TASK DESCRIPTION
Turn every line of text in the material below into a JSON list of strings, one string per line, leaving out blank lines and the pictures.
+-------+
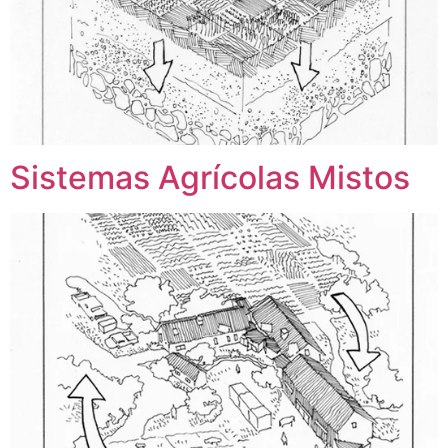
Sistemas Agrícolas Mistos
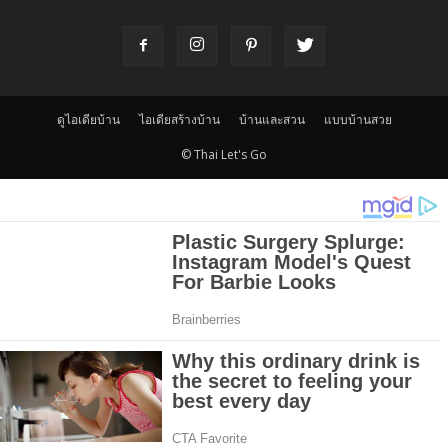
ดูไอเดียบ้าน
ไอเดียสร้างบ้าน
บ้านและสวน
แบบบ้านสวย
© Thai Let's Go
+-------+
RESPONSE
[
  "Sistemas Agrícolas Mistos",
  "ดูไอเดียบ้าน",
  "ไอเดียสร้างบ้าน",
  "บ้านและสวน",
  "แบบบ้านสวย",
  "© Thai Let's Go"
]